Aufgabe:
Ersetze im Abschnitt von „The value of“ bis „Reading left to“ „Protective Inspections“ durch „Protective Services“ und gib nur diese Zeilen unverändert im Übrigen wieder.

Ausgangsdaten:
####################

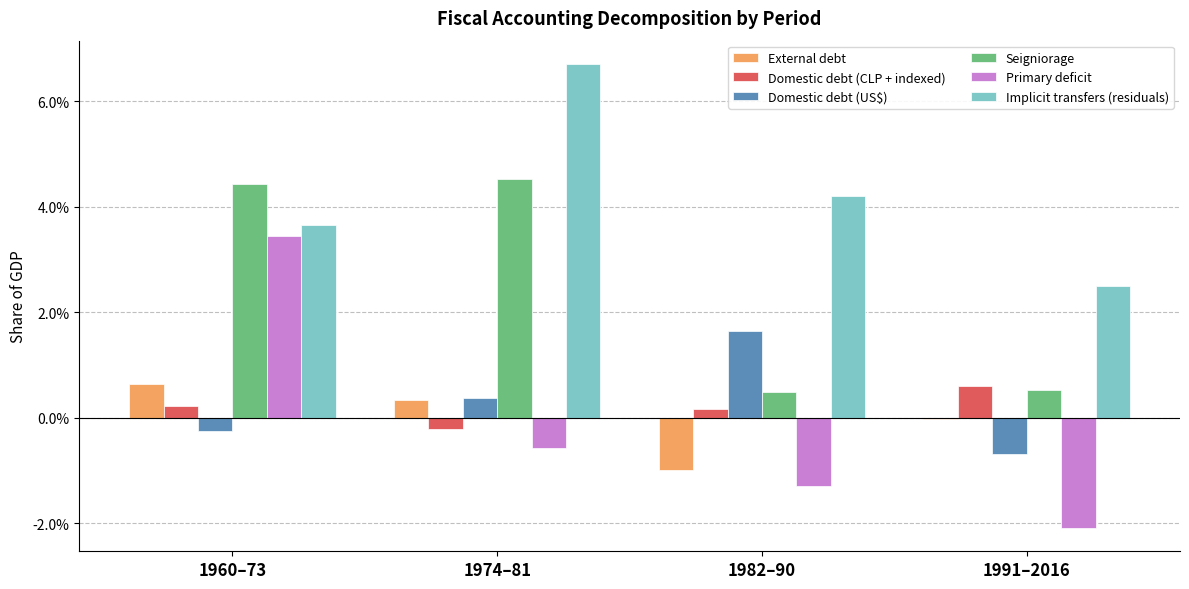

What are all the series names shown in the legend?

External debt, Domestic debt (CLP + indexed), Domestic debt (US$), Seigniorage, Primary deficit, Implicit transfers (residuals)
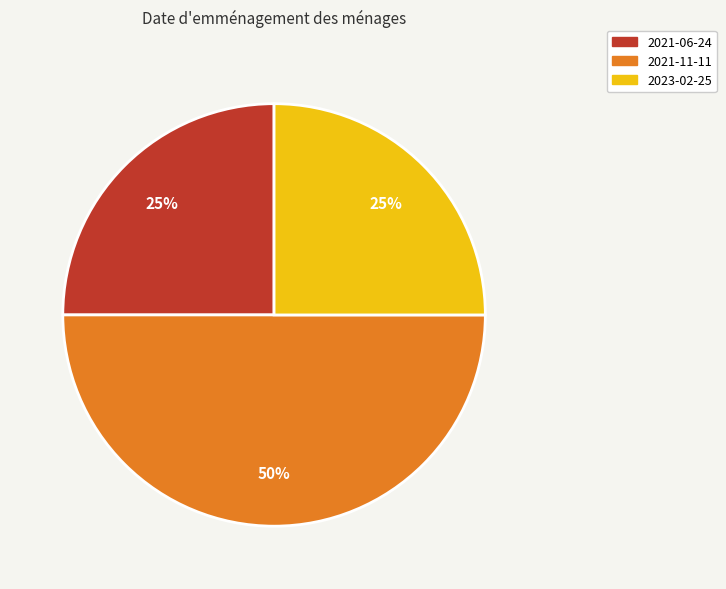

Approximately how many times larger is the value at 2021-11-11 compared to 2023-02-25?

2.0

####################

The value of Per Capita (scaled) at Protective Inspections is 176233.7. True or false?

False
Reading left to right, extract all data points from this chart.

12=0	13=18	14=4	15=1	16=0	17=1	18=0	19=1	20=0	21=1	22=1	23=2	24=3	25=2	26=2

####################

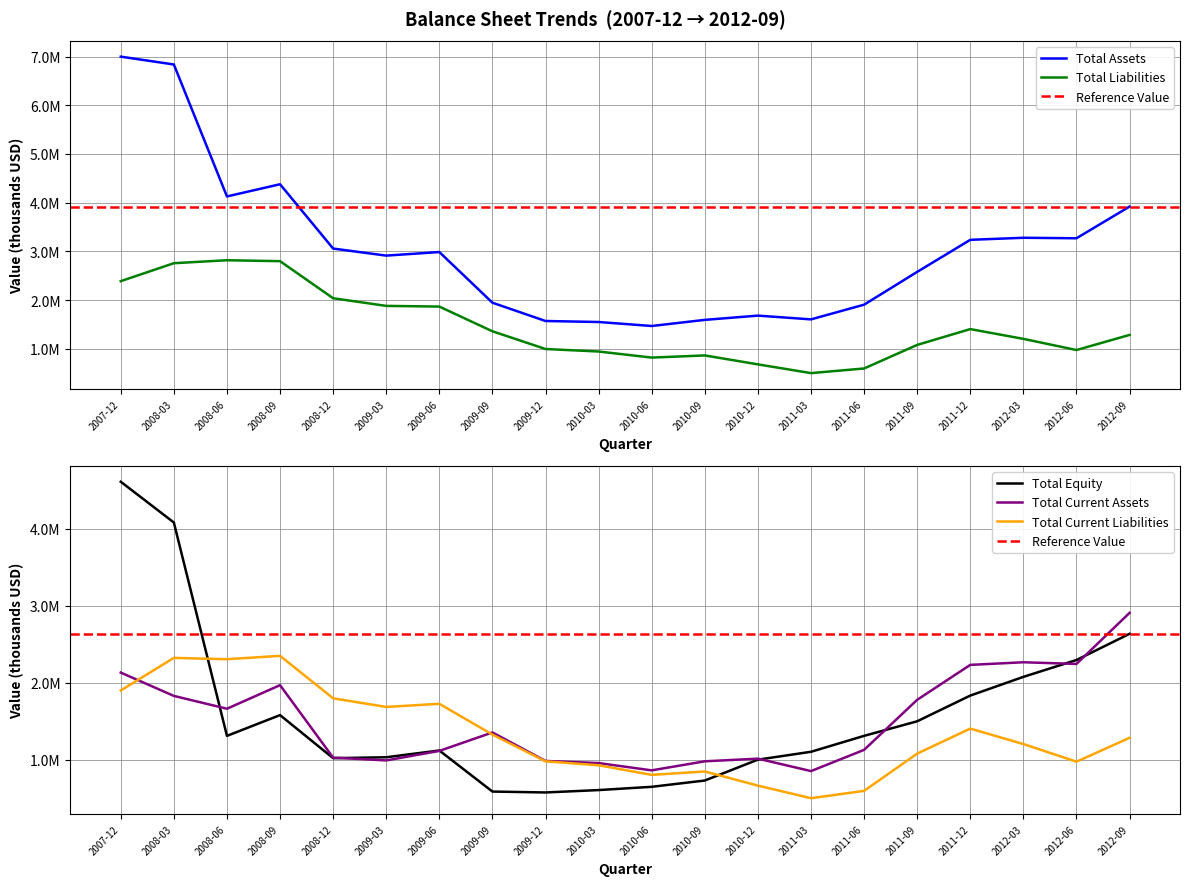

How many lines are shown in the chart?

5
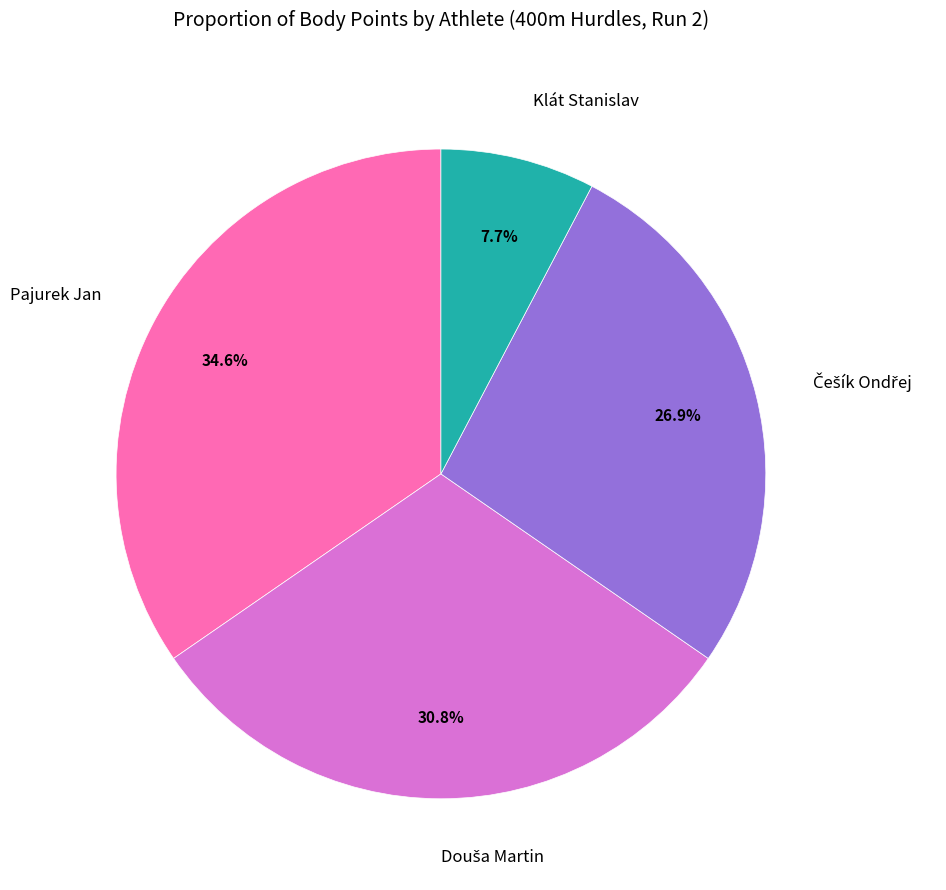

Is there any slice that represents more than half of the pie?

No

####################

Antwort:
The value of Per Capita (scaled) at Protective Services is 176233.7. True or false?

False
Reading left to right, extract all data points from this chart.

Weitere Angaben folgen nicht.